Basic Strategies for the World Ahead
In 2015, the Bay Area Society for Art & Activism had the privilege of partnering with the Electronic Frontier Foundation and the Liberating Ourselves Locally (LOL) Makerspace to host a digital privacy workshop. In light of recent events, it seems appropriate to revisit privacy as a valuable principle and expand upon the best practices we’ve learned.
The right to privacy is specifically addressed by the Universal Declaration of Human Rights and United States Supreme Court has repeatedly interpreted that the right to privacy is protected by the Constitution. Privacy deserves protection because it is an essential feature of human development, self-expression and truly democratic political participation. If we feel that we are constantly watched, we are pushed to conform and obey and we lose touch with the spirit of liberation and dissent that animates our highest ideals of democratic citizenship. In private is where we explore new ways of thinking and being, we work out ideas, we make mistakes, we make love–or not.
Privacy is the bedrock of our political freedom, yet increasingly we are persuaded to give it up in exchange for convenience and “free” online services where our curious web searches, shopping habits, geographic locations and personal communications are sucked up and re-packaged as consumer metadata. Sophisticated software parses and analyzes this data to generate detailed profiles of our behavior and inclinations. We make ourselves targets of persuasion or possibly coercion and our freedoms diminish.
Many people find that surveillance feels like a good trade to make for convenience. They believe that their behavior is innocent and therefore inconsequential. However, innocence is in the eye of the beholder and the uneven distribution of social and economic privilege doesn’t allow everyone equal access to innocence. Men will not be targets for their research on access to birth control or abortion. The wealthy will never feel bombarded by offers from high-interest payday lenders. White people aren’t frequently suspected as illegal immigrants.
We owe it to ourselves and to each other to ensure the right to privacy as a basic human right. We can begin by valuing it and making the below practices commonplace habits.
Keep your business (and your metadata) to yourself
- Why announce every little step you take? You can use search providers like Startpage or DuckDuckGo to keep your web searches private.
- Use Tor Browser and cover your digital tracks completely.
- Ditch “free” email providers like Gmail and Yahoo! and set yourself up with your own domain and email accounts. (We like Gandi.net but alternative providers abound.) It will cost you a little, but no one will be scanning your messages for metadata or pipelining it to the NSA.

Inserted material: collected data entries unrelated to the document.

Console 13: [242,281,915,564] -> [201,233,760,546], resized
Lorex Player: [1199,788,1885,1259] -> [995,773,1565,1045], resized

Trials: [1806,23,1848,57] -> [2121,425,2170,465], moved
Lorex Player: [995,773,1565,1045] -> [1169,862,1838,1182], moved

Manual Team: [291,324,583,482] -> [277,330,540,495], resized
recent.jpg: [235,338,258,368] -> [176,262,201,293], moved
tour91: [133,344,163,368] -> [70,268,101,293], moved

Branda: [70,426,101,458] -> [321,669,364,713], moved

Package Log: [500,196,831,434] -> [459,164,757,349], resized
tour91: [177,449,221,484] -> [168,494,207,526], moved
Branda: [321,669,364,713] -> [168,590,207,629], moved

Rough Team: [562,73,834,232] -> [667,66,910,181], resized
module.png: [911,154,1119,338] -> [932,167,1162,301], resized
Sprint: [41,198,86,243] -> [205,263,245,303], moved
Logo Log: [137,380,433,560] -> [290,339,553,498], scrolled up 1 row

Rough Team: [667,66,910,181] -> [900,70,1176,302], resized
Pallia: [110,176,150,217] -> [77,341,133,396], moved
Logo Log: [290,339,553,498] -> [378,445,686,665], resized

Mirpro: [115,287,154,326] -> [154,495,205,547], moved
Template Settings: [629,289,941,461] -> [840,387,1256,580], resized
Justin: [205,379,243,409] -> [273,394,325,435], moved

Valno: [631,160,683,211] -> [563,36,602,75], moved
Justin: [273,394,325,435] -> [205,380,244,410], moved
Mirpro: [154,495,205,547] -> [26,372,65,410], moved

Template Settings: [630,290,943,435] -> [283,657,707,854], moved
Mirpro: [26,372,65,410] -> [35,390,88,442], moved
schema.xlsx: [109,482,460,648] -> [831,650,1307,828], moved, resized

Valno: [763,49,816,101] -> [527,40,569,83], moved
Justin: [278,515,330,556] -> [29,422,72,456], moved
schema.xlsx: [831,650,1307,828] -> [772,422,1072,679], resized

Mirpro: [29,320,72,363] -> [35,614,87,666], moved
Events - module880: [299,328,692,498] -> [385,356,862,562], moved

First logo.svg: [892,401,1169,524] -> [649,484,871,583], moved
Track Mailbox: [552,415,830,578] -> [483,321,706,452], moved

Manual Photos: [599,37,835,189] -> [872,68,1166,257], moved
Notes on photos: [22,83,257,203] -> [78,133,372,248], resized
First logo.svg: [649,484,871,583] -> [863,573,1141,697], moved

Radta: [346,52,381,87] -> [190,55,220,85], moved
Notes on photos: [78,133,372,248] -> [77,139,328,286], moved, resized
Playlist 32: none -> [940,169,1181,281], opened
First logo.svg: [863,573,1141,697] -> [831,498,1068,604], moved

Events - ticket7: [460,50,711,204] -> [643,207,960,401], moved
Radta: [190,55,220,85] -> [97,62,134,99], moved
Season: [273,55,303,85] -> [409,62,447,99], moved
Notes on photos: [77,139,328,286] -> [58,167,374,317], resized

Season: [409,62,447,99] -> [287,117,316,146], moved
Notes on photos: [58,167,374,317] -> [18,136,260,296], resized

- Normalize email encryption with PGP. PGP stands for Pretty Good Encryption. You can implement it with Mac OS X, Linux, and Windows.
- Send encrypted text messages with Signal for iPhone and Android.
- Block web browsing trackers that record and report your behavior with Disconnect Privacy Pro.
Secure access to your online accounts
- Do you use one password for all your online accounts? It’s convenient but leaves users highly vulnerable. Instead, use an open source password manager like KeePassX to store multiple passwords in one safe location. You’ll need one master ultra-top-secret password to access the database, but be able to store thousands of additional passwords and user names in one location.
- Start using longer passphrases instead of shorter passwords. Passphrases are longer strings of actual words (e.g.Redactedmycatforthisstoryyo!) while passwords are the commonly used mashups of up to 10 characters (e.g. c@tsnam3). In general, passphrases are easier to remember and harder to crack. If you use a password manager, you can start to use super-profesh totally random passwords, (e.g. hro&9GHI-owieur8346-21).
- When was the last time you changed your passwords? Experts agree, these should be changed regularly!
- Enable two-factor authentication (2FA). In addition to requiring a password, two factor authentication requires a second method of user verification, like a PIN sent to your phone or by email.
- EFF offers Surveillance Self-Defense, a collection of online tutorials including this handy protest guide.
- LOL has these notes from a previous workshop for activists.
- Micah Lee of the Freedom of the Press Foundation and The Intercept often has great tips and he recently published this: Surveillance Self-Defense Against the Trump Administration
The above is just the beginning. Rebuilding and securing your digital privacy will take a little time and effort but the rewards are deeply satisfying. It feels good to be free!